§ **EXERCISE OBJECTIVE**:
Would you please reproduce all the entries word for word, minus the pictures?

[Stored data]
"""

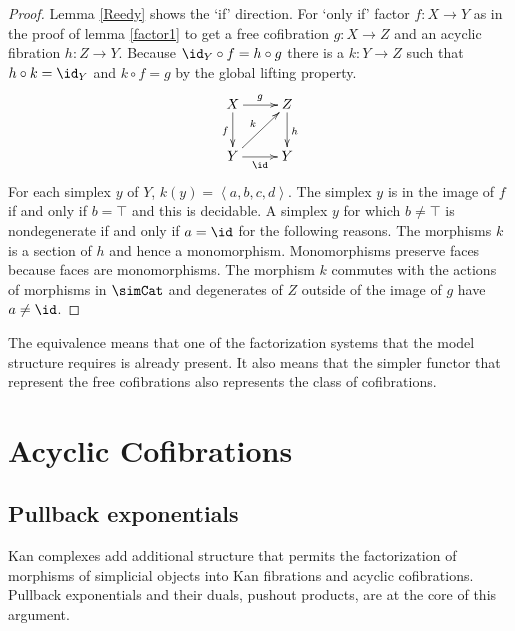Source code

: \documentclass{tac}
\newcommand\of{:}
\newcommand\tuplet[1]{\left\langle #1 \right\rangle}
\begin{document}
\begin{proof} Lemma \ref{Reedy} shows the `if' direction. For `only if' factor $f\of X\to Y$ as in the proof of lemma \ref{factor1} to get a free cofibration $g\of X\to Z$ and an acyclic fibration $h\of Z\to Y$. Because $\id_Y\circ f = h\circ g$ there is a $k\of Y\to Z$ such that $h\circ k = \id_Y$ and $k\circ f = g$ by the global lifting property. 
\[
\xymatrix{
X\ar[d]_f \ar[r]^g & Z\ar[d]^h\\
Y\ar[r]_\id \ar[ur]^k & Y
}
\]
For each simplex $y$ of $Y$, $k(y)=\tuplet{a,b,c,d}$. The simplex $y$ is in the image of $f$ if and only if $b=\top$ and this is decidable. A simplex $y$ for which $b\neq \top$ is nondegenerate if and only if $a=\id$ for the following reasons. The morphisms $k$ is a section of $h$ and hence a monomorphism. Monomorphisms preserve faces because faces are monomorphisms. The morphism $k$ commutes with the actions of morphisms in $\simCat$ and degenerates of $Z$ outside of the image of $g$ have $a\neq\id$.
\end{proof}

The equivalence means that one of the factorization systems that the model structure requires is already present. It also means that the simpler functor that represent the free cofibrations also represents the class of cofibrations.

\section{Acyclic Cofibrations}

\subsection{Pullback exponentials}
Kan complexes add additional structure that permits the factorization of morphisms of simplicial objects into Kan fibrations and acyclic cofibrations. Pullback exponentials and their duals, pushout products, are at the core of this argument.
\end{document}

"""

§ **TASK OUTPUT**:
Source code

: \documentclass{tac}
\newcommand\of{:}
\newcommand\tuplet[1]{\left\langle #1 \right\rangle}
\begin{document}
\begin{proof} Lemma \ref{Reedy} shows the `if' direction. For `only if' factor $f\of X\to Y$ as in the proof of lemma \ref{factor1} to get a free cofibration $g\of X\to Z$ and an acyclic fibration $h\of Z\to Y$. Because $\id_Y\circ f = h\circ g$ there is a $k\of Y\to Z$ such that $h\circ k = \id_Y$ and $k\circ f = g$ by the global lifting property. 
\[
\xymatrix{
X\ar[d]_f \ar[r]^g & Z\ar[d]^h\\
Y\ar[r]_\id \ar[ur]^k & Y
}
\]
For each simplex $y$ of $Y$, $k(y)=\tuplet{a,b,c,d}$. The simplex $y$ is in the image of $f$ if and only if $b=\top$ and this is decidable. A simplex $y$ for which $b\neq \top$ is nondegenerate if and only if $a=\id$ for the following reasons. The morphisms $k$ is a section of $h$ and hence a monomorphism. Monomorphisms preserve faces because faces are monomorphisms. The morphism $k$ commutes with the actions of morphisms in $\simCat$ and degenerates of $Z$ outside of the image of $g$ have $a\neq\id$.
\end{proof}

The equivalence means that one of the factorization systems that the model structure requires is already present. It also means that the simpler functor that represent the free cofibrations also represents the class of cofibrations.

\section{Acyclic Cofibrations}

\subsection{Pullback exponentials}
Kan complexes add additional structure that permits the factorization of morphisms of simplicial objects into Kan fibrations and acyclic cofibrations. Pullback exponentials and their duals, pushout products, are at the core of this argument.
\end{document}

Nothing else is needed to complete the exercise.